(Collected data)
§

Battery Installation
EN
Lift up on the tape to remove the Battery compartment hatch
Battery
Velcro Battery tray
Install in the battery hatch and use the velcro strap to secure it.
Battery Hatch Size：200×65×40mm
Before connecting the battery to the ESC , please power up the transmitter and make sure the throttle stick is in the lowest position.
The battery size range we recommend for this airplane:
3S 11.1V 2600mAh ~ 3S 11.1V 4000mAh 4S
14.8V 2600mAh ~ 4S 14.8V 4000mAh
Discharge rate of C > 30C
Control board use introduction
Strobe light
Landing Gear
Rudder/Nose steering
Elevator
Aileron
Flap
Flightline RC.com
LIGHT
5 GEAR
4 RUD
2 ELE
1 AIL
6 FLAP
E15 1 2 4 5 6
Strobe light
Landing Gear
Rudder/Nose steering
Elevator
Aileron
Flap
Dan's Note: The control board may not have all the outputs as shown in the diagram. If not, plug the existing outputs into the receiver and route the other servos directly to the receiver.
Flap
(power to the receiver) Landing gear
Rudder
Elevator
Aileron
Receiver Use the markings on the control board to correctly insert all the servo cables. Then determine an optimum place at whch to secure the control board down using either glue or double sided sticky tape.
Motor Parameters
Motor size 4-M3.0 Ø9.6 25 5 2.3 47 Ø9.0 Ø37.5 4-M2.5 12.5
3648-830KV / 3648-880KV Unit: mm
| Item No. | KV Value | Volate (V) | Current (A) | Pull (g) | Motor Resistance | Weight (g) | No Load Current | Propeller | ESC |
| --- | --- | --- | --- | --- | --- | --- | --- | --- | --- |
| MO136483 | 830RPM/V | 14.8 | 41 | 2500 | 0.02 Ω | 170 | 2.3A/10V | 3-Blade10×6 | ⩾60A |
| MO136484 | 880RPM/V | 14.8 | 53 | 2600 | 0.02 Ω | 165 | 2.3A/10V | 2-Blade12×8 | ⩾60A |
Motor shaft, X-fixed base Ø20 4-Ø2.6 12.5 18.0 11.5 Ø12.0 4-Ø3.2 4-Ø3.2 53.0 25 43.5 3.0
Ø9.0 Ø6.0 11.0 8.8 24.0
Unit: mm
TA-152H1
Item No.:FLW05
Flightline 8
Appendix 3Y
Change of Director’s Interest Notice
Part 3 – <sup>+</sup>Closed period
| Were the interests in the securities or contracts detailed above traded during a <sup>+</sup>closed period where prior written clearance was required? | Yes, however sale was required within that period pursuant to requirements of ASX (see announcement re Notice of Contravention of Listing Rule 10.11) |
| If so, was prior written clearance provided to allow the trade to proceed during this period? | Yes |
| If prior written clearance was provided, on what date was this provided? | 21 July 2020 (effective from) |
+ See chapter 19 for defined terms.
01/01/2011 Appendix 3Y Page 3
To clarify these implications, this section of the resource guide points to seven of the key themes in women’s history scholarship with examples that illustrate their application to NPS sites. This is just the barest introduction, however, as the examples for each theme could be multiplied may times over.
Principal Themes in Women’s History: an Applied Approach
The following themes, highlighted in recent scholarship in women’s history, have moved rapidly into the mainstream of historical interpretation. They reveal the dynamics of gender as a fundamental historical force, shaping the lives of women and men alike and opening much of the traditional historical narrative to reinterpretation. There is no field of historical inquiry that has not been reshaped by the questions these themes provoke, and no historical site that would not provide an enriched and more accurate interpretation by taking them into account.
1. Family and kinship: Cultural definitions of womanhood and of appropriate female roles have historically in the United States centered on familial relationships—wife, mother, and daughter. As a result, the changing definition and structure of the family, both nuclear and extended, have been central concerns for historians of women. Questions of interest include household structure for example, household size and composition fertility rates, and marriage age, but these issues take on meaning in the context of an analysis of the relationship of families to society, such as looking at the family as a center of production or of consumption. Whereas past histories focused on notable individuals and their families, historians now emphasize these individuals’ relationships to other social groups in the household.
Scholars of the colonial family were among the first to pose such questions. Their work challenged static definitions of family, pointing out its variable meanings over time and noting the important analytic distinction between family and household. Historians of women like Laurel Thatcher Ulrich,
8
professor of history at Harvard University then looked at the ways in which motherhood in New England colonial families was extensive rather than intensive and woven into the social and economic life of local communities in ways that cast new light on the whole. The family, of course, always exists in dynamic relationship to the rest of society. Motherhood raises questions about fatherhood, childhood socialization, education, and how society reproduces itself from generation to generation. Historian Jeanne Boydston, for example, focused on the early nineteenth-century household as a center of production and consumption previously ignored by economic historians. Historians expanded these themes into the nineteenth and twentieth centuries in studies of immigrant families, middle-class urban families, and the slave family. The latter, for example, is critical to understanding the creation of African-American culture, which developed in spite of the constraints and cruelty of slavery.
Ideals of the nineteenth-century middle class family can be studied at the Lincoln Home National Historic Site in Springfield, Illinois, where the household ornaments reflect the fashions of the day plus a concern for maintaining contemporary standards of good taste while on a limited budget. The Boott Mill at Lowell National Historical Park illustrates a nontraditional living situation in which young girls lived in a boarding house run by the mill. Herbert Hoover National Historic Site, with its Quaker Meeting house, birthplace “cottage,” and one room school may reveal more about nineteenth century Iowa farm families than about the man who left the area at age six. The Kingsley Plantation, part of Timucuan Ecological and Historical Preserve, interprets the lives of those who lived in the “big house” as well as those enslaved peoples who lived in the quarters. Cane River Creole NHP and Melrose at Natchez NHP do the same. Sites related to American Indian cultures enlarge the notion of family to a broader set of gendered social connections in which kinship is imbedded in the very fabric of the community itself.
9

§

The entries need to be set down again in full, with no word changed.

### Task output
Battery Installation
EN
Lift up on the tape to remove the Battery compartment hatch
Battery
Velcro Battery tray
Install in the battery hatch and use the velcro strap to secure it.
Battery Hatch Size：200×65×40mm
Before connecting the battery to the ESC , please power up the transmitter and make sure the throttle stick is in the lowest position.
The battery size range we recommend for this airplane:
3S 11.1V 2600mAh ~ 3S 11.1V 4000mAh 4S
14.8V 2600mAh ~ 4S 14.8V 4000mAh
Discharge rate of C > 30C
Control board use introduction
Strobe light
Landing Gear
Rudder/Nose steering
Elevator
Aileron
Flap
Flightline RC.com
LIGHT
5 GEAR
4 RUD
2 ELE
1 AIL
6 FLAP
E15 1 2 4 5 6
Strobe light
Landing Gear
Rudder/Nose steering
Elevator
Aileron
Flap
Dan's Note: The control board may not have all the outputs as shown in the diagram. If not, plug the existing outputs into the receiver and route the other servos directly to the receiver.
Flap
(power to the receiver) Landing gear
Rudder
Elevator
Aileron
Receiver Use the markings on the control board to correctly insert all the servo cables. Then determine an optimum place at whch to secure the control board down using either glue or double sided sticky tape.
Motor Parameters
Motor size 4-M3.0 Ø9.6 25 5 2.3 47 Ø9.0 Ø37.5 4-M2.5 12.5
3648-830KV / 3648-880KV Unit: mm
| Item No. | KV Value | Volate (V) | Current (A) | Pull (g) | Motor Resistance | Weight (g) | No Load Current | Propeller | ESC |
| --- | --- | --- | --- | --- | --- | --- | --- | --- | --- |
| MO136483 | 830RPM/V | 14.8 | 41 | 2500 | 0.02 Ω | 170 | 2.3A/10V | 3-Blade10×6 | ⩾60A |
| MO136484 | 880RPM/V | 14.8 | 53 | 2600 | 0.02 Ω | 165 | 2.3A/10V | 2-Blade12×8 | ⩾60A |
Motor shaft, X-fixed base Ø20 4-Ø2.6 12.5 18.0 11.5 Ø12.0 4-Ø3.2 4-Ø3.2 53.0 25 43.5 3.0
Ø9.0 Ø6.0 11.0 8.8 24.0
Unit: mm
TA-152H1
Item No.:FLW05
Flightline 8
Appendix 3Y
Change of Director’s Interest Notice
Part 3 – <sup>+</sup>Closed period
| Were the interests in the securities or contracts detailed above traded during a <sup>+</sup>closed period where prior written clearance was required? | Yes, however sale was required within that period pursuant to requirements of ASX (see announcement re Notice of Contravention of Listing Rule 10.11) |
| If so, was prior written clearance provided to allow the trade to proceed during this period? | Yes |
| If prior written clearance was provided, on what date was this provided? | 21 July 2020 (effective from) |
+ See chapter 19 for defined terms.
01/01/2011 Appendix 3Y Page 3
To clarify these implications, this section of the resource guide points to seven of the key themes in women’s history scholarship with examples that illustrate their application to NPS sites. This is just the barest introduction, however, as the examples for each theme could be multiplied may times over.
Principal Themes in Women’s History: an Applied Approach
The following themes, highlighted in recent scholarship in women’s history, have moved rapidly into the mainstream of historical interpretation. They reveal the dynamics of gender as a fundamental historical force, shaping the lives of women and men alike and opening much of the traditional historical narrative to reinterpretation. There is no field of historical inquiry that has not been reshaped by the questions these themes provoke, and no historical site that would not provide an enriched and more accurate interpretation by taking them into account.
1. Family and kinship: Cultural definitions of womanhood and of appropriate female roles have historically in the United States centered on familial relationships—wife, mother, and daughter. As a result, the changing definition and structure of the family, both nuclear and extended, have been central concerns for historians of women. Questions of interest include household structure for example, household size and composition fertility rates, and marriage age, but these issues take on meaning in the context of an analysis of the relationship of families to society, such as looking at the family as a center of production or of consumption. Whereas past histories focused on notable individuals and their families, historians now emphasize these individuals’ relationships to other social groups in the household.
Scholars of the colonial family were among the first to pose such questions. Their work challenged static definitions of family, pointing out its variable meanings over time and noting the important analytic distinction between family and household. Historians of women like Laurel Thatcher Ulrich,
8
professor of history at Harvard University then looked at the ways in which motherhood in New England colonial families was extensive rather than intensive and woven into the social and economic life of local communities in ways that cast new light on the whole. The family, of course, always exists in dynamic relationship to the rest of society. Motherhood raises questions about fatherhood, childhood socialization, education, and how society reproduces itself from generation to generation. Historian Jeanne Boydston, for example, focused on the early nineteenth-century household as a center of production and consumption previously ignored by economic historians. Historians expanded these themes into the nineteenth and twentieth centuries in studies of immigrant families, middle-class urban families, and the slave family. The latter, for example, is critical to understanding the creation of African-American culture, which developed in spite of the constraints and cruelty of slavery.
Ideals of the nineteenth-century middle class family can be studied at the Lincoln Home National Historic Site in Springfield, Illinois, where the household ornaments reflect the fashions of the day plus a concern for maintaining contemporary standards of good taste while on a limited budget. The Boott Mill at Lowell National Historical Park illustrates a nontraditional living situation in which young girls lived in a boarding house run by the mill. Herbert Hoover National Historic Site, with its Quaker Meeting house, birthplace “cottage,” and one room school may reveal more about nineteenth century Iowa farm families than about the man who left the area at age six. The Kingsley Plantation, part of Timucuan Ecological and Historical Preserve, interprets the lives of those who lived in the “big house” as well as those enslaved peoples who lived in the quarters. Cane River Creole NHP and Melrose at Natchez NHP do the same. Sites related to American Indian cultures enlarge the notion of family to a broader set of gendered social connections in which kinship is imbedded in the very fabric of the community itself.
9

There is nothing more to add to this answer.